All three credit bureaus give you one free credit report per year, and experts recommend checking one report from each credit bureau every four months. That way, you’ll check your credit score three times per year, rather than checking all three at the same time.
But feel free to check up on your score even more than that, and don’t worry about the effect on your credit score. When you request your own credit report, the bureau performs a soft pull, which, unlike a hard pull, won’t impact your score.
Canceling a credit card can affect a few factors of your FICO credit score, and eventually lower your credit score. First of all, eliminating a line of credit decreases your overall credit utilization, so you’ll probably have to decrease your spending on your remaining card accordingly. Remember that your balance shouldn’t exceed 30% of your available limit on any given card. So, having fewer cards means the potential to depend too much on one card.
The length of your payment history is another FICO factor. In general, the older, the better, since a longer credit history shows more evidence of responsible spending. If you cancel an older account, you’re lowering the average age of your credit history and increasing your perceived risk to lenders.

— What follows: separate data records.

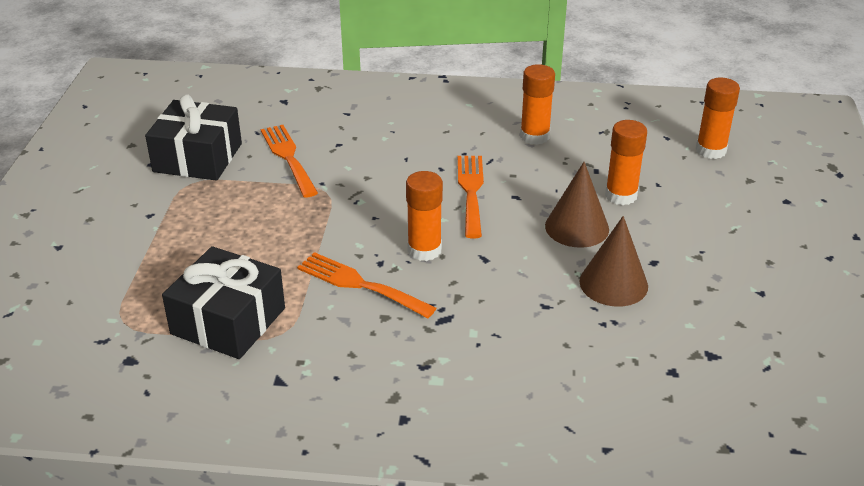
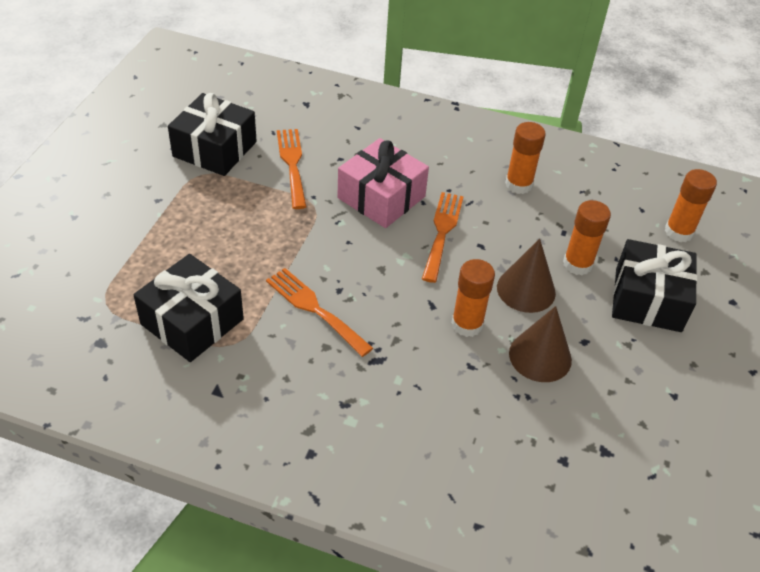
camera: 10 degrees right, 10 degrees up
orange glue stick [406,171,443,261] -> orange glue stick moved to [451,259,495,337]
none -> pink gift [338,138,429,228]
none -> black gift [612,239,697,332]

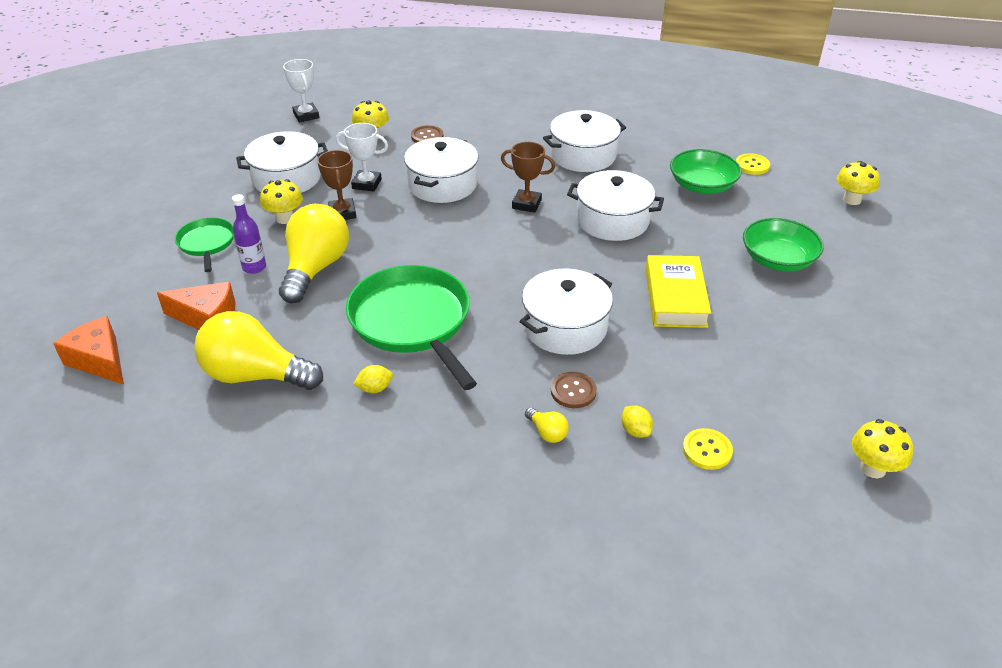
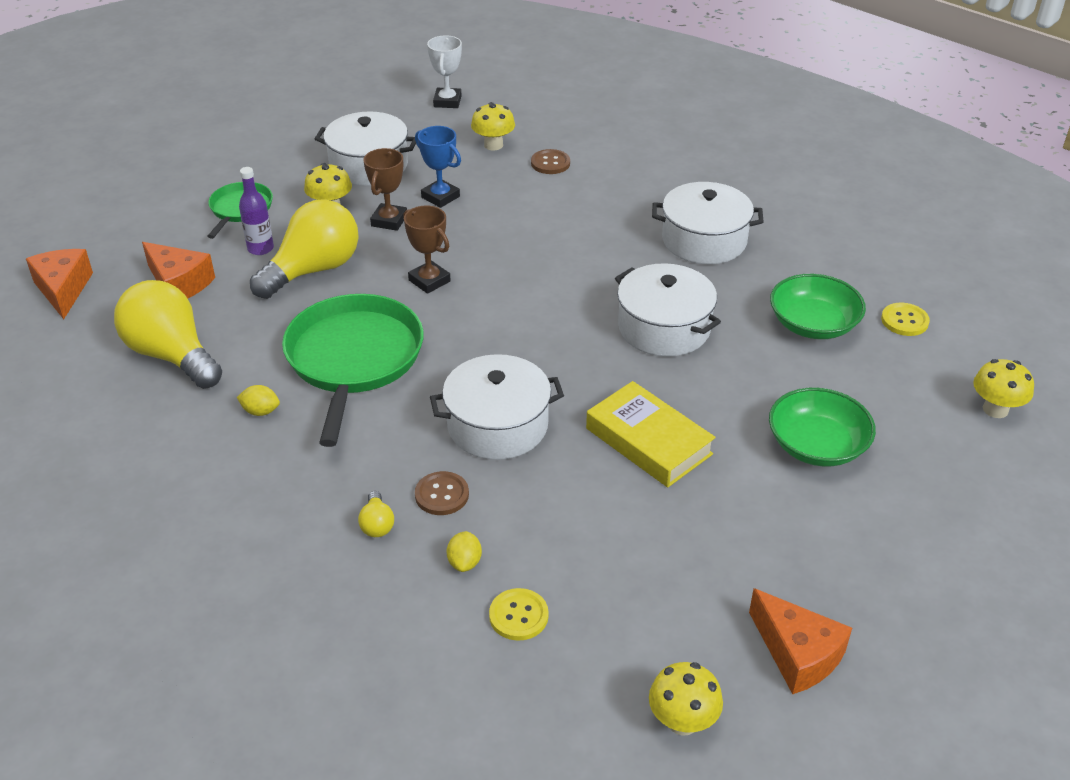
camera: 30 degrees right, 0 degrees up
white trophy [336,123,388,192] -> blue trophy [415,126,461,208]
white pot [404,137,478,203] -> none
brown trophy [501,142,555,213] -> brown trophy moved to [403,206,451,294]
yellow book [645,255,711,328] -> yellow book turned 75 degrees counterclockwise [586,381,716,487]
none -> orange cheese [749,588,852,694]

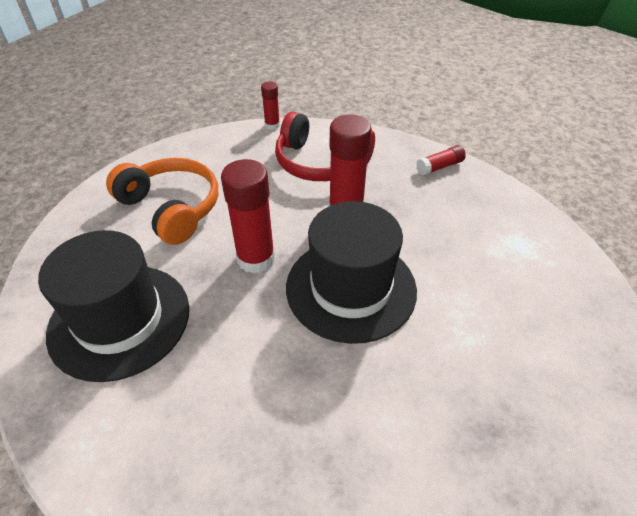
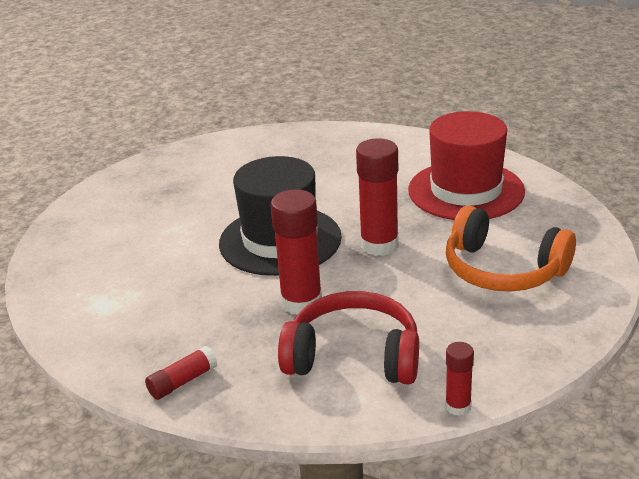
camera: 170 degrees right, 15 degrees down
black hat [38,230,189,382] -> red hat [408,111,525,220]

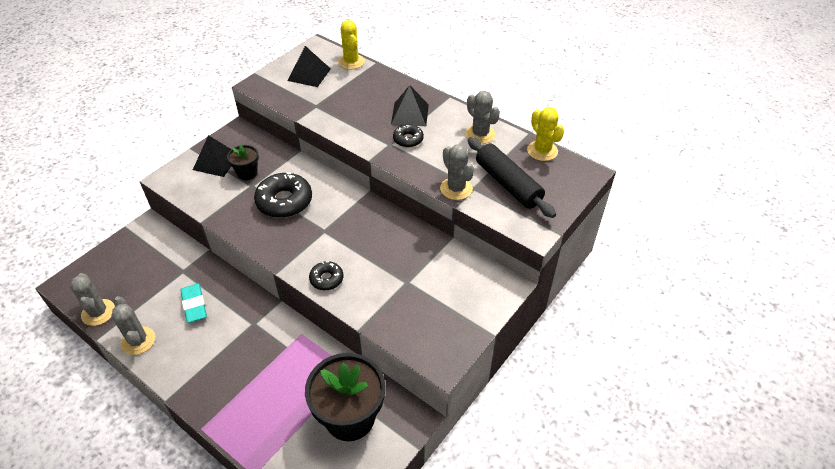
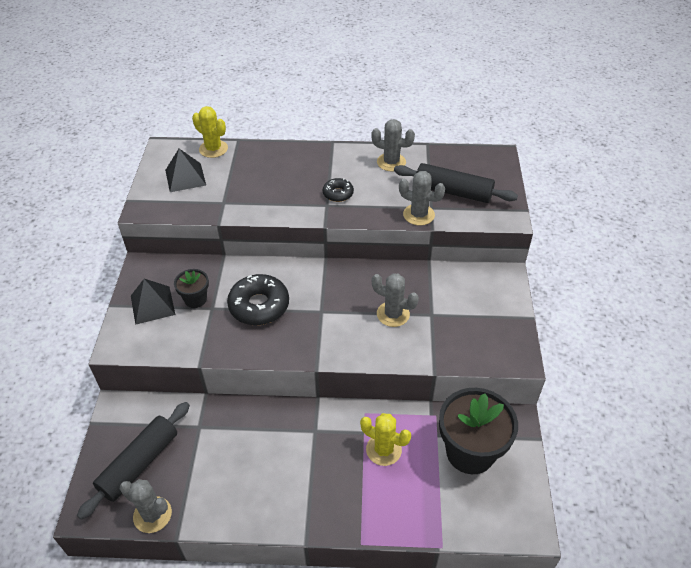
camera: 35 degrees left, 0 degrees up
grey cactus [111,296,155,355] -> grey cactus moved to [372,273,419,327]
turquoise eraser [181,284,207,323] -> none
black donut [309,261,343,290] -> none
black pyramid [391,85,429,126] -> none
yellow cactus [527,107,564,161] -> yellow cactus moved to [360,413,411,466]
none -> black rolling pin [77,402,190,520]

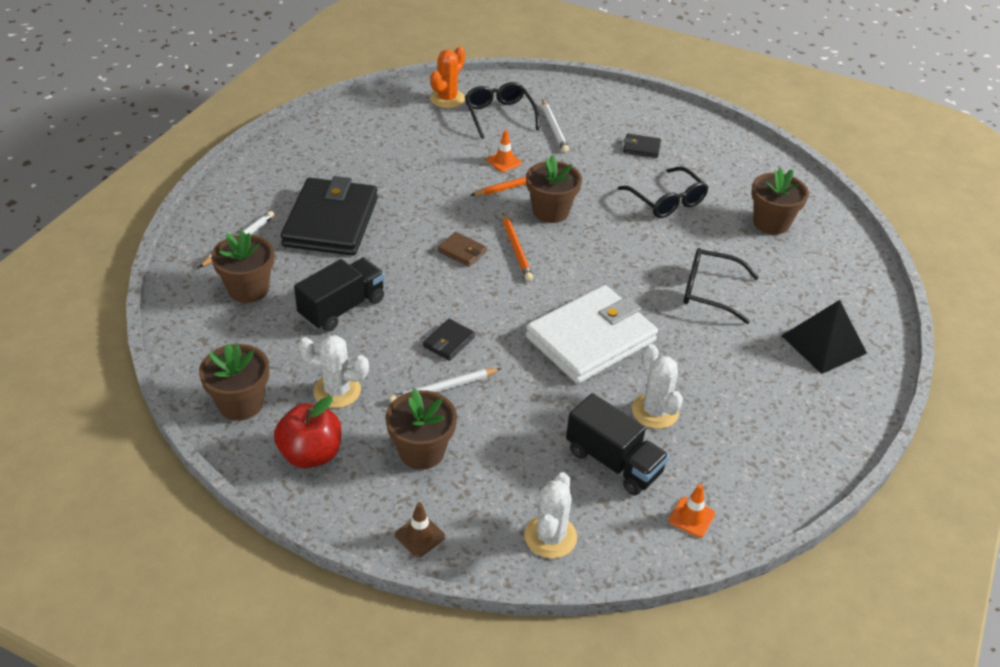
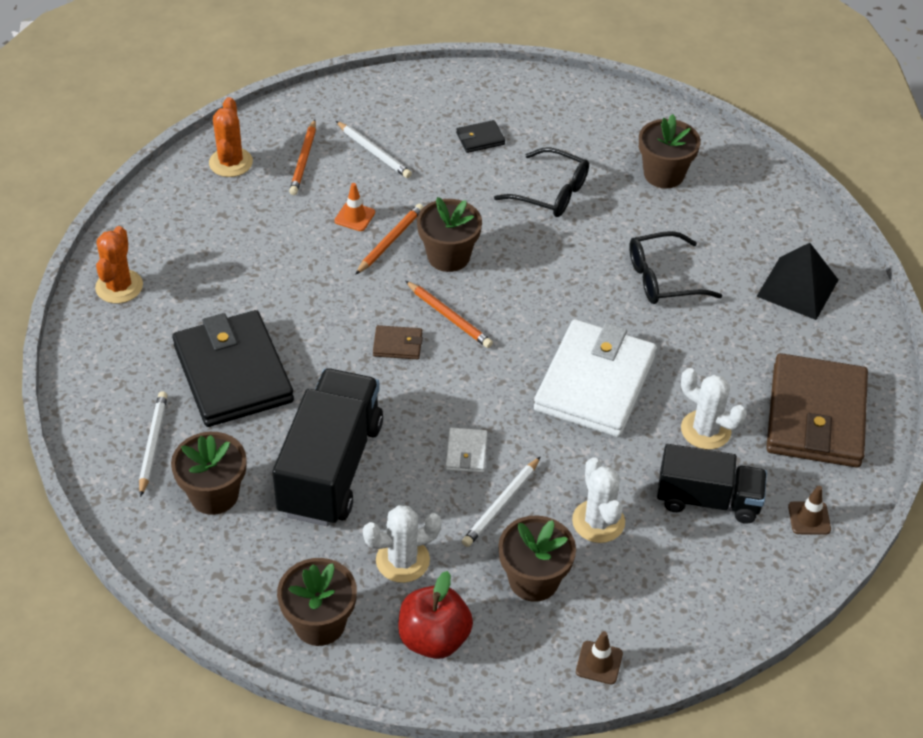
camera: 30 degrees left, 5 degrees up
black truck [294,258,385,332] -> black truck [272,368,383,526], size x1.53
black wallet [423,319,475,361] -> white wallet [446,428,487,473]
black glasses [465,82,540,139] -> orange pencil [289,119,316,195]
white cactus [524,472,577,558] -> white cactus moved to [572,457,625,543]
orange traffic cone [669,484,715,538] -> brown traffic cone [788,486,831,535]
none -> orange cactus [95,226,143,303]
none -> brown wallet [766,353,868,468]

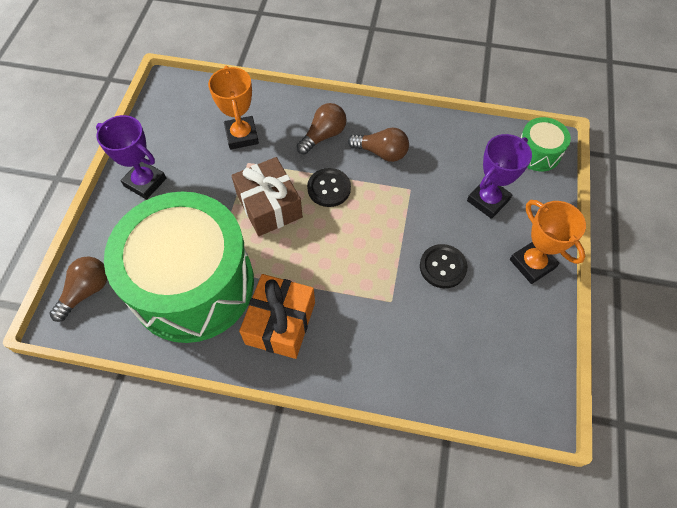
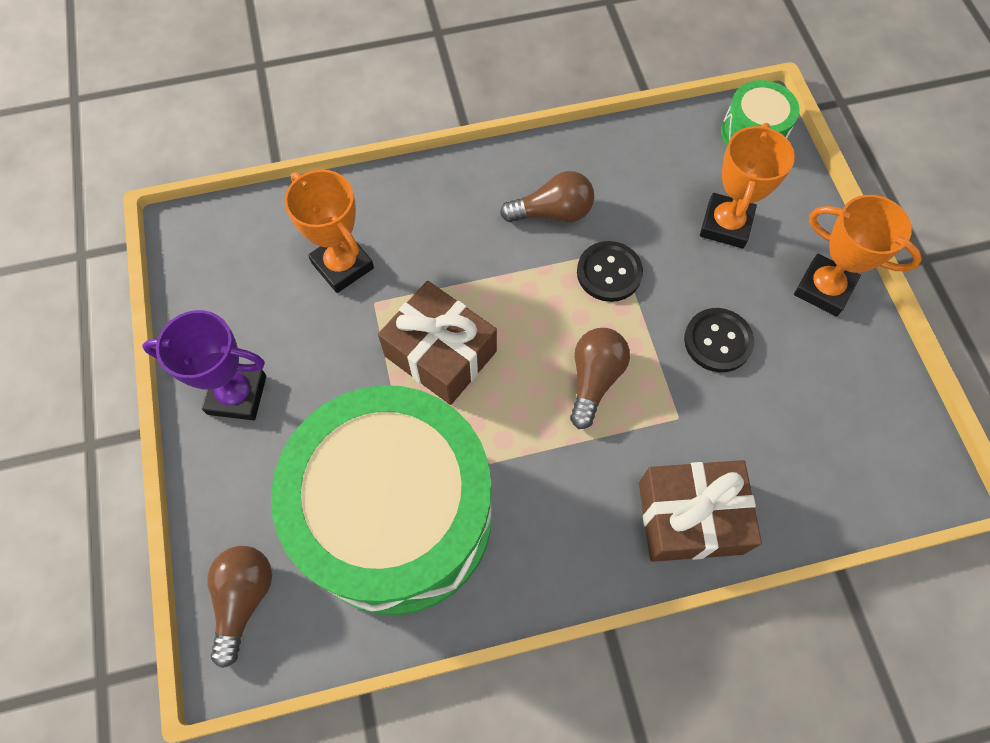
camera: 25 degrees left, 5 degrees up
orange gift [239,274,315,359] -> none
brown light bulb [296,103,347,154] -> brown light bulb moved to [570,328,630,429]
black button [307,168,351,207] -> black button moved to [577,241,643,302]
purple trophy [467,134,532,219] -> orange trophy [700,123,795,248]
none -> brown gift [639,460,762,562]

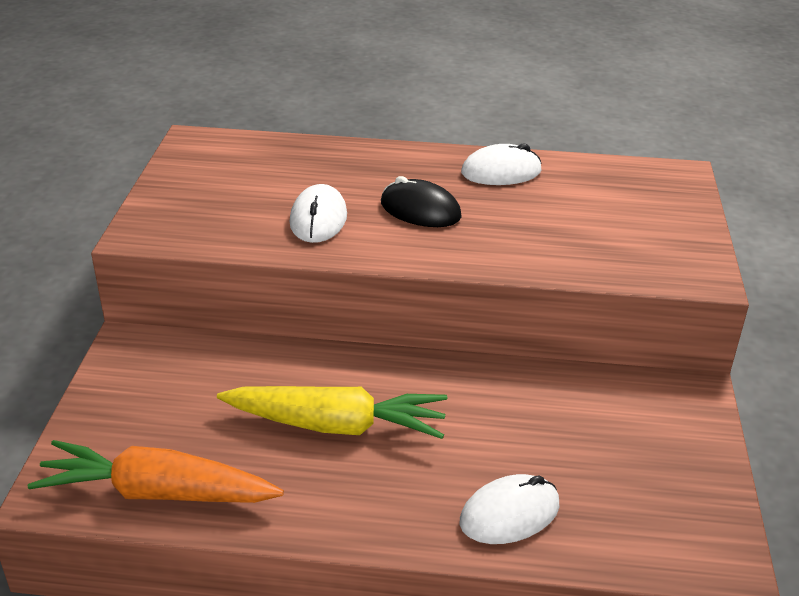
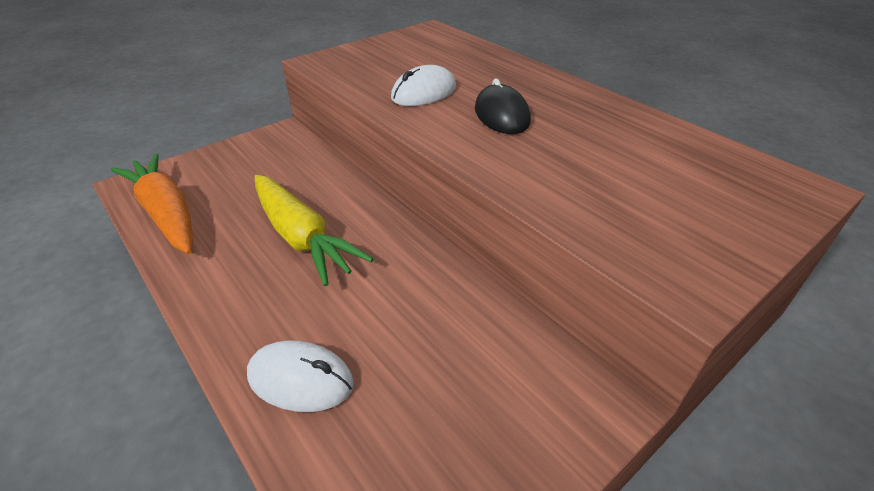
camera: 45 degrees right, 5 degrees up
white mouse [461,143,542,185] -> none

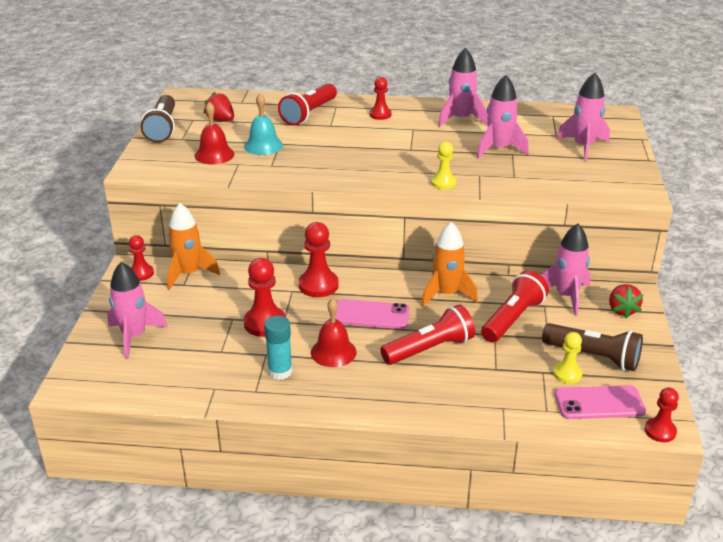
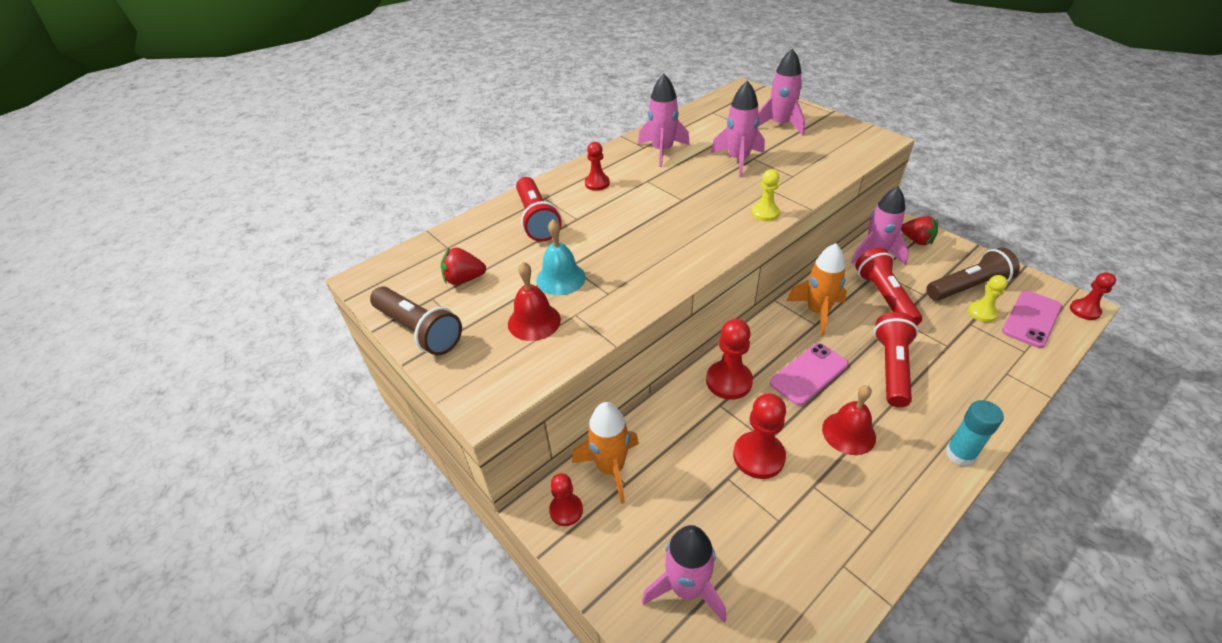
camera: 45 degrees left, 10 degrees up
turquoise glue stick [264,316,292,380] -> turquoise glue stick moved to [945,400,1004,466]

Obviously, there are times when canceling credit cards is a good idea, like if you’re consistently overspending and need to eliminate the temptation, or if a card’s high annual fee isn’t justified by its rewards and perks. But consider whether you really need to cancel out a card before you purge your wallet, especially if it’s one of your older cards.
We know how tempting it is to charge purchases worth several thousands of dollars onto your credit card. After all, one of the great things about credit cards is how easy they are to use.
But keep in mind the rule of 30: Credit utilization makes up around 30% of your overall credit score according to FICO, and it’s best to keep your balance below 30% of your card limit. That means that one giant purchase might considerably bump up your balance and your utilization ratio, and lower your credit score. And in addition to the potential hit to your credit score, payments on that big purchase accrue interest from month to month.
Take a second before charging your restaurant’s brand-new $20,000 pizza oven to your credit card. Instead, see if you can take out equipment financing or open a business line of credit that carries a lower interest rate.
See Options for Business Financing
→TL;DR: If you pay all your loan bills on time, only open credit lines you know you’ll use, and use those credit cards responsibly, your credit score should be in the clear.
Your credit score is a crucial factor of your small business loan application, because it conveys to lenders how well or poorly you’re able to manage your debt. Plus, most types of business loans have a minimum credit score requirement to be eligible for that loan at all. And then, your credit score guides lenders in determining the rates on that loan. (The higher the better on that front, as is the case with all things credit scores.)
Now that you know what lowers your credit score, it may seem tough to keep your credit score afloat. But these are some major things not to do if you want to keep your credit score strong:
Here’s the main thing to keep in mind: The worst thing you can do to your credit score is not pay your loan bills on time. And the longer that missed deadline passes, the more that delinquency lowers your credit score. So stay on top of your bills and use your credit cards mindfully.